In Letters to Camondo, de Waal approaches the destiny of a family intertwined with his in the French belle epoque, the Camondos. They lived at 63 rue de Monceau, just down the boulevard in Paris from his family at 81. In 1936, Moise Camondo willed that house to the French nation to commemorate his son, a fighter pilot who died in WWI—the Musee Nissim Camondo. He filled it with the greatest private collection of 18th century art, dictating that nothing should ever be moved, nothing loaned, even detailing how objects should be dusted. Remarkably, thanks to a (secret) Jew in the World War II Vichy government, the house was spared the brutal expropriation of the Nazis. In a series of 58 letters to Moise, all in present tense, de Waal illustrates French Jewish history, collecting, and the nature of memory.

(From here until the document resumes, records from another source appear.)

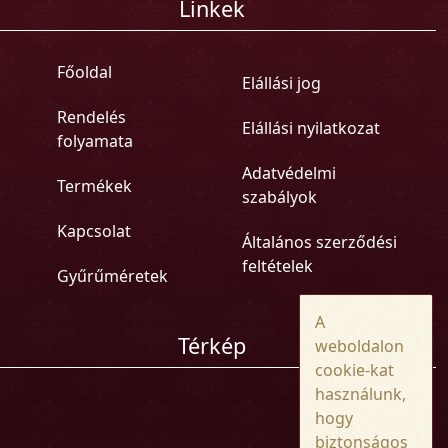
Linkek
Főoldal
Elállási jog
Rendelés
Elállási nyilatkozat
folyamata
Adatvédelmi
Termékek
szabályok
Kapcsolat
Általános szerződési
feltételek
Gyűrűméretek
A
Térkép
weboldalon
cookie-kat
használunk,
hogy
biztonságos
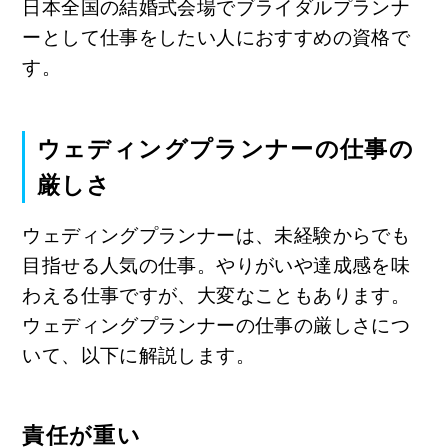
日本全国の結婚式会場でブライダルプランナ
ーとして仕事をしたい人におすすめの資格で
す。
ウェディングプランナーの仕事の
厳しさ
ウェディングプランナーは、未経験からでも
目指せる人気の仕事。やりがいや達成感を味
わえる仕事ですが、大変なこともあります。
ウェディングプランナーの仕事の厳しさにつ
いて、以下に解説します。
責任が重い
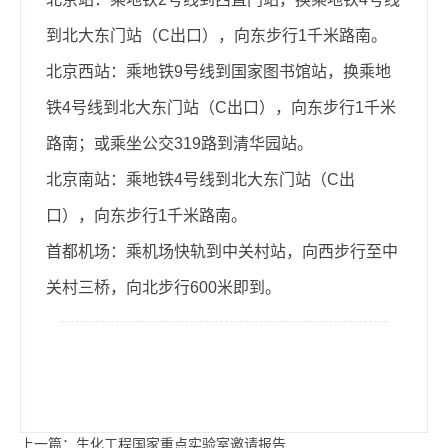
到北大东门站（C出口），向东步行1千米路南。
北京西站：乘地铁9号线到国家图书馆站，换乘地
铁4号线到北大东门站（C出口），向东步行1千米
路南；或乘坐公交319路到清华园站。
北京南站：乘地铁4号线到北大东门站（C出
口），向东步行1千米路南。
首都机场：乘机场快轨到中关村站，向西步行至中
关村三桥，向北步行600米即到。
上一篇：生化工程国家重点实验室邀请报告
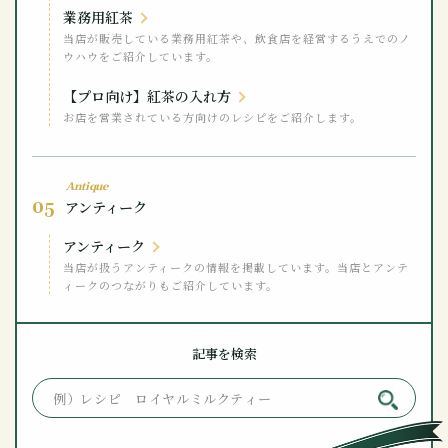
業務用紅茶
当店が販売している業務用紅茶や、飲食店を経営するうえでのノ
ウハウをご紹介しています。
【プロ向け】紅茶の入れ方
お店を営業されている方向けのレシピをご紹介します。
Antique
05
アンティーク
アンティーク
当店が扱うアンティークの情報を掲載しています。当店とアンテ
ィークのつながりもご紹介しています。
記事を検索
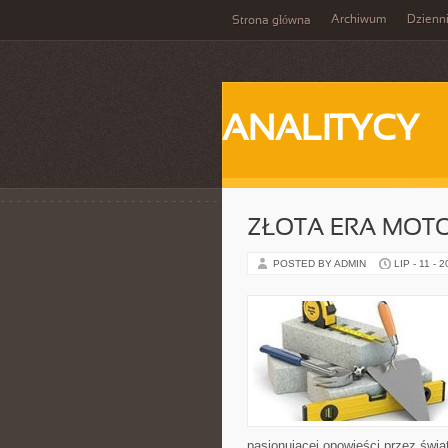
Archiwum
Dzienn
Strona główna
ANALITYCY
ZŁOTA ERA MOTO
POSTED BY ADMIN
LIP - 11 - 
pasjonującej opowieści przez świ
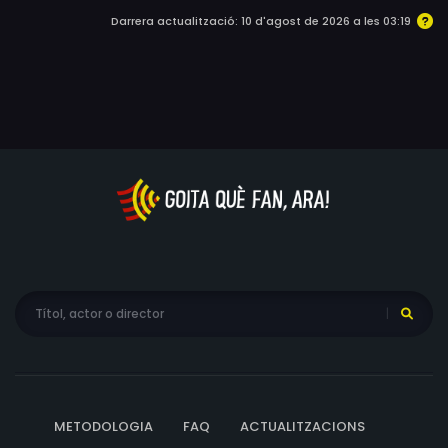
Darrera actualització: 10 d'agost de 2026 a les 03:19
METODOLOGIA
FAQ
ACTUALITZACIONS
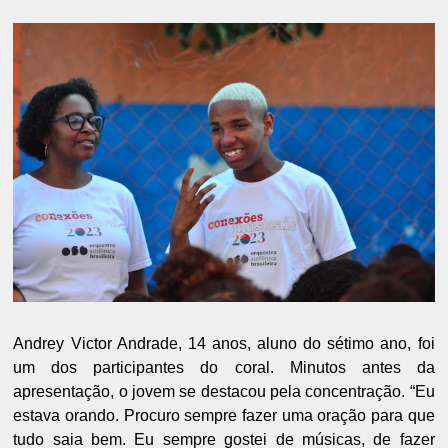
Andrey Victor Andrade, 14 anos, aluno do sétimo ano, foi
um dos participantes do coral. Minutos antes da
apresentação, o jovem se destacou pela concentração. “Eu
estava orando. Procuro sempre fazer uma oração para que
tudo saia bem. Eu sempre gostei de músicas, de fazer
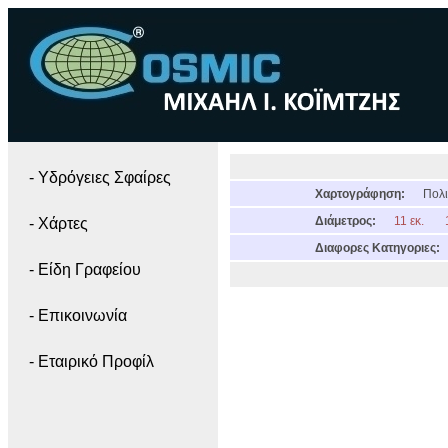
- Yδρόγειες Σφαίρες
Χαρτογράφηση:
Πολι
Διάμετρος:
11 εκ.
- Χάρτες
Διαφορες Κατηγοριες:
- Είδη Γραφείου
- Επικοινωνία
- Εταιρικό Προφίλ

He seems to have unlimited access to the house and its archives. In his writing, he inhabits the objects, inhabits the house, and, ultimately, the mind of Camondo.  He unearths lists of luncheons sponsored by the patriarch, organizations and societies he contributed and belonged to, the artists he supported, purchases of objects for the collection, all documenting how much he gave to France, not to mention the life of his son. He roams the house, sits in the room where Moise sat, learns “Objects are not seen by themselves but discovered among others.” He notices that “You put this here  and set off small chords… . You put it there and it is just stuff…”. De Waal realizes “It is what I do in my studio.” Camondo has made the whole house work together:  “The whole place acts as a vitrine where ‘memory weaves, unweaves the echoes.” As he senses later, ”The space holds the chance that they have not gone.” Camondo struggles against dispersion, wants to “… bring things back together.”

De Waal intuits that Camondo chose the late 18th century for that reason; all that royal art at the height of the enlightenment was dispersed by the French Revolution. He also chose the period because it was then that France was the first European country to give citizenship to the Jews. Banishing any work that suggested his Oriental roots, Camondo made a French house, because he, just like the Ephrussis, the Rothschilds, the Reinachs, all feel that they are French, not French Jews. De Waal portrays just how much Camondo gave to his country.

Relentlessly, he also portrays the French descent into anti-Semitism that lumped all Jews together as “Reinachs,” a derogatory joining into one family. In books, articles, society, Jews increasingly are seen as taking, not giving. Inexorably, after all their giving, comes the taking — the collaboration of the Vichy Government with the Nazis to remove all Jewish properties, all Jews. Throughout the book, illustrations on fine paper have shown families together smiling, a son kissing his dog, Moise’s daughter jumping a horse, a gorgeous desk. As the book concludes, the same attention and weight are given to what was taken away — the lives of Camondo’s family. What was grand in presentation earlier is now brutal — the deportation cards that sent his family to Auschwitz.

What was meant to be a memorial for Nissim, the son, now stands as a memorial for all those who were “dispersed” during the Holocaust. The house, full of what de Waal notes in his epigraph lacrimae rerum, the tears of things, sits this very day, waiting for the family, the dispersed — and visitors. If you can’t go, however, de Waal guides you through an unforgettable visit.